§ What the task asks
Only the lines below from the one containing "Uhelbredelig ikke-småcellet lungekræft" through the one containing "a realizar controles" belong in the answer, set down exactly, with the pictures left out.
++++++++++
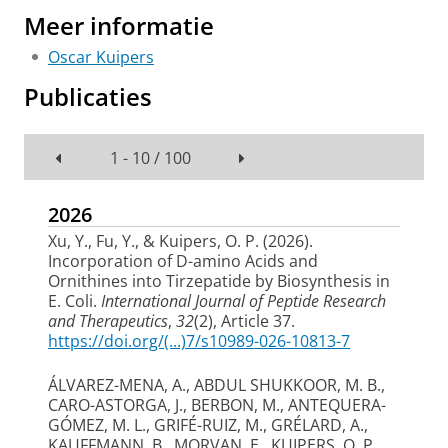
Meer informatie
Oscar Kuipers
Publicaties
1 - 10 / 100
2026
Xu, Y.
, Fu, Y.
, & Kuipers, O. P.
(2026).
Incorporation of D-amino Acids and
Ornithines into Tirzepatide by Biosynthesis in
E. Coli
.
International Journal of Peptide Research
and Therapeutics
,
32
(2), Article 37.
https://doi.org/(...)7/s10989-026-10813-7
ÁLVAREZ-MENA, A., ABDUL SHUKKOOR, M. B.,
CARO-ASTORGA, J., BERBON, M., ANTEQUERA-
GÓMEZ, M. L., GRIFÉ-RUIZ, M., GRÉLARD, A.,
KAUFFMANN, B., MORVAN, E.
, KUIPERS, O. P.
,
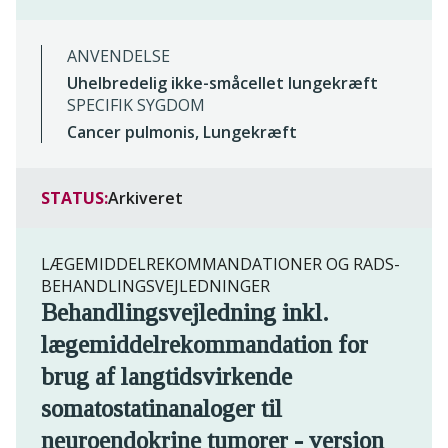
ANVENDELSE
Uhelbredelig ikke-småcellet lungekræft
SPECIFIK SYGDOM
Cancer pulmonis, Lungekræft
STATUS:
Arkiveret
LÆGEMIDDELREKOMMANDATIONER OG RADS-
BEHANDLINGSVEJLEDNINGER
Behandlingsvejledning inkl.
lægemiddelrekommandation for
brug af langtidsvirkende
somatostatinanaloger til
neuroendokrine tumorer - version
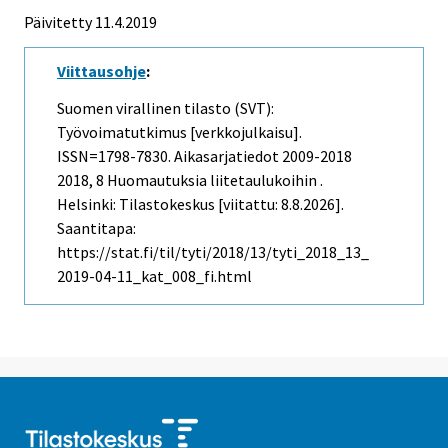
Päivitetty 11.4.2019
Viittausohje
:
Suomen virallinen tilasto (SVT):
Työvoimatutkimus [verkkojulkaisu].
ISSN=1798-7830.
Aikasarjatiedot 2009-2018
2018, 8 Huomautuksia liitetaulukoihin .
Helsinki: Tilastokeskus [viitattu: 8.8.2026].
Saantitapa:
https://stat.fi/til/tyti/2018/13/tyti_2018_13_
2019-04-11_kat_008_fi.html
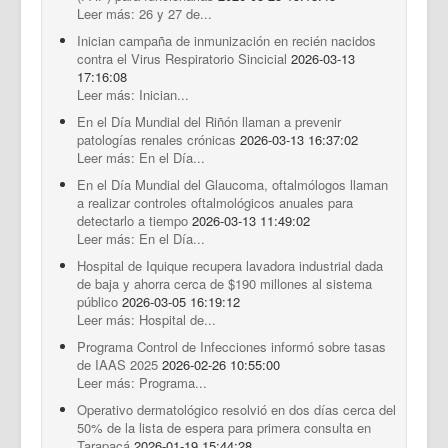
Leer más: 26 y 27 de...
Inician campaña de inmunización en recién nacidos
contra el Virus Respiratorio Sincicial
2026-03-13
17:16:08
Leer más: Inician...
En el Día Mundial del Riñón llaman a prevenir
patologías renales crónicas
2026-03-13 16:37:02
Leer más: En el Día...
En el Día Mundial del Glaucoma, oftalmólogos llaman
a realizar controles oftalmológicos anuales para
detectarlo a tiempo
2026-03-13 11:49:02
Leer más: En el Día...
Hospital de Iquique recupera lavadora industrial dada
de baja y ahorra cerca de $190 millones al sistema
público
2026-03-05 16:19:12
Leer más: Hospital de...
Programa Control de Infecciones informó sobre tasas
de IAAS 2025
2026-02-26 10:55:00
Leer más: Programa...
Operativo dermatológico resolvió en dos días cerca del
50% de la lista de espera para primera consulta en
Tarapacá
2026-01-19 15:44:28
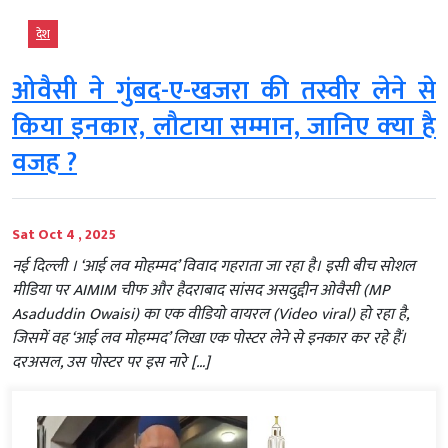
देश
ओवैसी ने गुंबद-ए-खजरा की तस्वीर लेने से
किया इनकार, लौटाया सम्मान, जानिए क्‍या है
वजह ?
Sat Oct 4 , 2025
नई दिल्‍ली । ‘आई लव मोहम्मद’ विवाद गहराता जा रहा है। इसी बीच सोशल
मीडिया पर AIMIM चीफ और हैदराबाद सांसद असदुद्दीन ओवैसी (MP
Asaduddin Owaisi) का एक वीडियो वायरल (Video viral) हो रहा है,
जिसमें वह ‘आई लव मोहम्मद’ लिखा एक पोस्टर लेने से इनकार कर रहे हैं।
दरअसल, उस पोस्टर पर इस नारे […]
++++++++++
§ Solution for this exercise
Uhelbredelig ikke-småcellet lungekræft
SPECIFIK SYGDOM
Cancer pulmonis, Lungekræft
STATUS:
Arkiveret
LÆGEMIDDELREKOMMANDATIONER OG RADS-
BEHANDLINGSVEJLEDNINGER
Behandlingsvejledning inkl.
lægemiddelrekommandation for
brug af langtidsvirkende
somatostatinanaloger til
neuroendokrine tumorer - version
Päivitetty 11.4.2019
Viittausohje
:
Suomen virallinen tilasto (SVT):
Työvoimatutkimus [verkkojulkaisu].
ISSN=1798-7830.
Aikasarjatiedot 2009-2018
2018, 8 Huomautuksia liitetaulukoihin .
Helsinki: Tilastokeskus [viitattu: 8.8.2026].
Saantitapa:
https://stat.fi/til/tyti/2018/13/tyti_2018_13_
2019-04-11_kat_008_fi.html
Leer más: 26 y 27 de...
Inician campaña de inmunización en recién nacidos
contra el Virus Respiratorio Sincicial
2026-03-13
17:16:08
Leer más: Inician...
En el Día Mundial del Riñón llaman a prevenir
patologías renales crónicas
2026-03-13 16:37:02
Leer más: En el Día...
En el Día Mundial del Glaucoma, oftalmólogos llaman
a realizar controles oftalmológicos anuales para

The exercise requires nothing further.